No, the basic argument is that people who buy houses (glass or otherwise) should watch out for stones. 40 year mortgages represent a significant bet for consumers. If the housing market goes down (and even if it doesn't go down nationally, it could go down in different markets). If interest rates go up (and its hard to see them going down too much more), making refi harder. And so on

Now if people bankrupt themselves buying houses too expensive for themselves, thats their own headache in general. But the question is whether it points to an overheated market. I think it does.

posted by: erg on 10.11.04 at 12:14 PM [permalink]

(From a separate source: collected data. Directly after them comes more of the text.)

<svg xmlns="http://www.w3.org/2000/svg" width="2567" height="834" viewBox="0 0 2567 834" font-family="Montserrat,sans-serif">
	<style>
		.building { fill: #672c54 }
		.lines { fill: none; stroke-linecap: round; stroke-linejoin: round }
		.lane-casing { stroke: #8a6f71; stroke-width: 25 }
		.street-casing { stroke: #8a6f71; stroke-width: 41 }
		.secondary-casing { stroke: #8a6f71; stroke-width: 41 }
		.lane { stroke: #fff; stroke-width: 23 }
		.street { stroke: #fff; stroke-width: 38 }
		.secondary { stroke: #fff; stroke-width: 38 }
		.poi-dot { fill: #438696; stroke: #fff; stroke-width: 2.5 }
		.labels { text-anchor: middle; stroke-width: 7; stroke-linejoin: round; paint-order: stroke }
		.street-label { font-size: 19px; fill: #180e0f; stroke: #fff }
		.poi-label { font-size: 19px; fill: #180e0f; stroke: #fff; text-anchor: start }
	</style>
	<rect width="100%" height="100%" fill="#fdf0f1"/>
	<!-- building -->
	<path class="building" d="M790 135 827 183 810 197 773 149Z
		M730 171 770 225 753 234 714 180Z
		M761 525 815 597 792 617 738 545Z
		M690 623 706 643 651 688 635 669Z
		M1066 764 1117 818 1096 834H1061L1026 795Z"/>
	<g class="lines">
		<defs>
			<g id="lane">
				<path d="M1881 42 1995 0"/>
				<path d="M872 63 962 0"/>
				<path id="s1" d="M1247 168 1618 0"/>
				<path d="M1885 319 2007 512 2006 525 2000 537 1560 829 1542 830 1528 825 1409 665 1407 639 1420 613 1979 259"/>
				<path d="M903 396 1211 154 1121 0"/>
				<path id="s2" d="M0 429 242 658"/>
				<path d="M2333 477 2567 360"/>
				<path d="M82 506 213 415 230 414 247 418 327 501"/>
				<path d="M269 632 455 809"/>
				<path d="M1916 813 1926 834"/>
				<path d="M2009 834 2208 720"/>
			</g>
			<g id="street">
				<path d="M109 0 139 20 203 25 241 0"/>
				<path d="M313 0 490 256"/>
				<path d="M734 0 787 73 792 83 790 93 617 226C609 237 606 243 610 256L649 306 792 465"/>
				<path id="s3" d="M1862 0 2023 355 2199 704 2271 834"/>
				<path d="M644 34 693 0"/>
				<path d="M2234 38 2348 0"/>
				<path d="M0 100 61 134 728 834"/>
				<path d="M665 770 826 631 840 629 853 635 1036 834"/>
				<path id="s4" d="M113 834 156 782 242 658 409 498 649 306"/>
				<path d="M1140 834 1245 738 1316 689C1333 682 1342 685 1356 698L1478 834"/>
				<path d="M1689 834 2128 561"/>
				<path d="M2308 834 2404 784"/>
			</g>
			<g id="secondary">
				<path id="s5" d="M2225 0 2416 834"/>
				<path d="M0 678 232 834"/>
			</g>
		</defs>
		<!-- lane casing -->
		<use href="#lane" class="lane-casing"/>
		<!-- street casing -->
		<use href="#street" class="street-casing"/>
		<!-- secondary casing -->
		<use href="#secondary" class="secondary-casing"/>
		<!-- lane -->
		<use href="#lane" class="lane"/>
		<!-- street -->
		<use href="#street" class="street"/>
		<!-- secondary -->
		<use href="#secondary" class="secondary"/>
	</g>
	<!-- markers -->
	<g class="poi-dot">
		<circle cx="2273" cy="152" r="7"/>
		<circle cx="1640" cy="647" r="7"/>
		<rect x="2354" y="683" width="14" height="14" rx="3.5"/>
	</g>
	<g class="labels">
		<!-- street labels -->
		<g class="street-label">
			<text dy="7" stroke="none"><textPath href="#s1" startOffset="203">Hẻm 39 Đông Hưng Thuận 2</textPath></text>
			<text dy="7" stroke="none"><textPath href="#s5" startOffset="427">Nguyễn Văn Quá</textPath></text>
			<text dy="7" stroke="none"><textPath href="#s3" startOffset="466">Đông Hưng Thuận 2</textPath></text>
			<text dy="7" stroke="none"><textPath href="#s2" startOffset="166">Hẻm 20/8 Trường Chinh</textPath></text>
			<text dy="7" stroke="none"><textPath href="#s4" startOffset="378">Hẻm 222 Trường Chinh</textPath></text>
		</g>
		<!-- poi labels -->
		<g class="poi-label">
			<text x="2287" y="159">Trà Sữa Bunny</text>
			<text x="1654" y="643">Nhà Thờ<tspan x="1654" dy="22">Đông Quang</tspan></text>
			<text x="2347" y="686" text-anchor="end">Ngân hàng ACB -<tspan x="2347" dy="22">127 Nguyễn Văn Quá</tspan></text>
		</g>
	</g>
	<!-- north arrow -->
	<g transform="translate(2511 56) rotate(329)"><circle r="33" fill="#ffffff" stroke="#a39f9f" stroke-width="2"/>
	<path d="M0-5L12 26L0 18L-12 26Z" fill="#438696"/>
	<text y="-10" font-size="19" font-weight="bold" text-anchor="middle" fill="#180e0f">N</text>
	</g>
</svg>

Presumably the 40-year loan carries a higher rate than one of 30 years. As others have mentioned, even 30-year mortgages very seldom run to maturity. I think the average life is about 8-10 years.

So what we're seeing is higher rate and slower amortization being made available to people whose credit is not strong enough to justify the lower rate. Assuming the rate difference itself is not unreasonable, and that there are sensible down payment requirements, I see nothing particularly wrong with this.

The argument that "you pay until you die" from Ms. Tyagi is especially silly. If you rent you also pay until you die.

posted by: Bernard Yomtov on 10.11.04 at 12:14 PM [permalink]



As a point of clarification about interest-only notes, one can typically pay down the mortgage even during an interest-only period. My wife and I will be doing this very thing. The interest-only bit gives us some breathing room in the event we suffer a financial setback sometime in the next decade.

posted by: wjc3 on 10.11.04 at 12:14 PM [permalink]



Ashby - you may be right if households face borrowing constraints or if the Barro-Ricardian types are wrong about intergenerational bequests. But then you just made the case that the Bush tax cuts reduced national savings. Wait, they DID reduce national savings? Dr. Barro?